Hintergrund der Frage:
Mit dem Aufkommen von verteilten Teams, Remote-Arbeit, Agile-Methoden und hybriden Projektstrukturen ist das Problem der Kommunikation zwischen dem Geschäft und dem technischen Team besonders relevant geworden. Häufig werden Anforderungen über mehrere Vermittler übertragen, was das Risiko von Verzerrungen, Verlusten und Widersprüchen erhöht.
Problem:
Technische Spezialisten und Unternehmensvertreter betrachten das Produkt durch die Linse unterschiedlicher Begriffe, Ziele und Verantwortungsebenen. Außerdem können sich die Teammitglieder bei verteilten Teams in verschiedenen Zeitzonen befinden oder verschiedene Sprachen sprechen, unterschiedliche Dokumentationsumgebungen und Standards anwenden.
Lösung:
Ein effektiver Systemanalytiker entwickelt zunächst ein "gemeinsames Wörterbuch" und Kommunikationskanäle – von schnellen Chats bis hin zu formalen Dokumentations-Repositories (z. B. Confluence + Jira + Videokonferenzen). Dann werden transparente Regeln für die Arbeit mit Anforderungen eingeführt: Alle Änderungen werden über einen Kommunikationsmanager weitergegeben, Abstimmungen werden schriftlich festgehalten, und Aufzeichnungen von wichtigen Demos und Diskussionen werden zentral gespeichert. Es werden durchgängige Artefakte eingeführt, die dem gesamten Team zur Verfügung stehen: Prototypen, Diagramme, User Story-Karten. Besonderes Augenmerk wird auf die Organisation regelmäßiger Feedback-Sitzungen, Brainstorming-Sitzungen und Kontrollanrufe gelegt.
Wesentliche Merkmale:
Kann eine mündliche Vereinbarung im Stand-up als ausreichende Grundlage für die Änderung von Anforderungen angesehen werden?
Nein. Alle Änderungen müssen im Tracking-System oder in der offiziellen Dokumentation dokumentiert werden. Andernfalls besteht ein hohes Risiko von Konflikten und Inkonsistenzen.
Ist das Vorhandensein eines einheitlichen Anforderungsrepositories zwingend erforderlich?
Ja, ohne dies wird die Multiteamentwicklung schnell in Widersprüchen versinken, und aktuelle Artefakte werden verloren gehen.
Sollte man davon ausgehen, dass die Geschäftsseite ihre Anforderungen immer in einer für die Technik verständlichen Form ausdrückt?
Nein: Der Analyst ist dafür verantwortlich, vage Formulierungen in technische Artefakte zu übertragen und nicht auf eine "perfekte Anfrage" vom Geschäft zu warten.

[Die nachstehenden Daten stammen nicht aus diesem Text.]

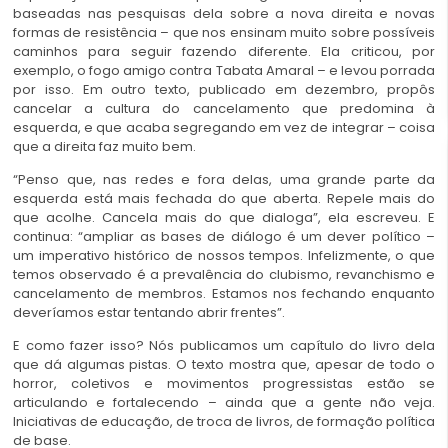
baseadas nas pesquisas dela sobre a nova direita e novas
formas de resistência – que nos ensinam muito sobre possíveis
caminhos para seguir fazendo diferente. Ela criticou, por
exemplo, o fogo amigo contra Tabata Amaral – e levou porrada
por isso. Em outro texto, publicado em dezembro, propôs
cancelar a cultura do cancelamento que predomina à
esquerda, e que acaba segregando em vez de integrar – coisa
que a direita faz muito bem.
“Penso que, nas redes e fora delas, uma grande parte da
esquerda está mais fechada do que aberta. Repele mais do
que acolhe. Cancela mais do que dialoga”, ela escreveu. E
continua: “ampliar as bases de diálogo é um dever político –
um imperativo histórico de nossos tempos. Infelizmente, o que
temos observado é a prevalência do clubismo, revanchismo e
cancelamento de membros. Estamos nos fechando enquanto
deveríamos estar tentando abrir frentes”.
E como fazer isso? Nós publicamos um capítulo do livro dela
que dá algumas pistas. O texto mostra que, apesar de todo o
horror, coletivos e movimentos progressistas estão se
articulando e fortalecendo – ainda que a gente não veja.
Iniciativas de educação, de troca de livros, de formação política
de base.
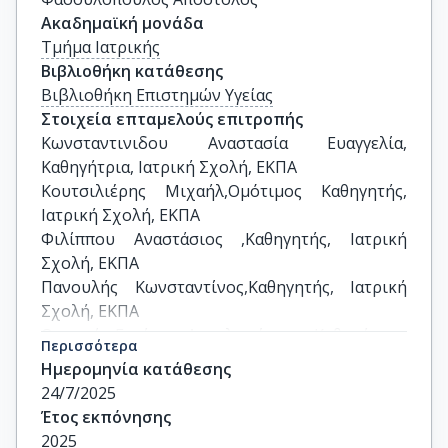
Ακαδημαϊκή μονάδα
Τμήμα Ιατρικής
Βιβλιοθήκη κατάθεσης
Βιβλιοθήκη Επιστημών Υγείας
Στοιχεία επταμελούς επιτροπής
Κωνσταντινιδου Αναστασία Ευαγγελία, 
Καθηγήτρια, Ιατρική Σχολή, ΕΚΠΑ

Κουτσιλιέρης Μιχαήλ,Ομότιμος Καθηγητής, 
Ιατρική Σχολή, ΕΚΠΑ

Φιλίππου Αναστάσιος ,Καθηγητής, Ιατρική 
Σχολή, ΕΚΠΑ

Πανουλής Κωνσταντίνος,Καθηγητής, Ιατρική 
Σχολή, ΕΚΠΑ

Θυμαρά Ειρήνη ,Αναπληρώτρια Καθηγήτρια, 
Περισσότερα
Ιατρική Σχολή, ΕΚΠΑ

Ημερομηνία κατάθεσης
Λαμπροπούλου Μαρία ,Καθηγήτρια ,Τμήμα 
24/7/2025
Ιατρικής,ΔΠΘ

Έτος εκπόνησης
Αρμακόλας Αθανάσιος,Αναπληρωτής 
2025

Negativer Fall: In einem geplanten Projekt für einen Online-Shop wurde die Diskussion über eine Reihe von Funktionen ausschließlich in mündlichen Zoom-Calls geführt. Teile der Anforderungen "gingen" zwischen den Teams verloren, es erschienen nicht abgestimmte Versionen der Prototypen.
Vorteile:
Nachteile:
Positiver Fall:
In einem verteilten Team führte der Analyst ein abgestimmtes Anforderungsrepository (Confluence) ein, strukturierte das Glossar und führte wöchentliche Synchronisationen mit verpflichtenden Ergebnisprotokollen ein.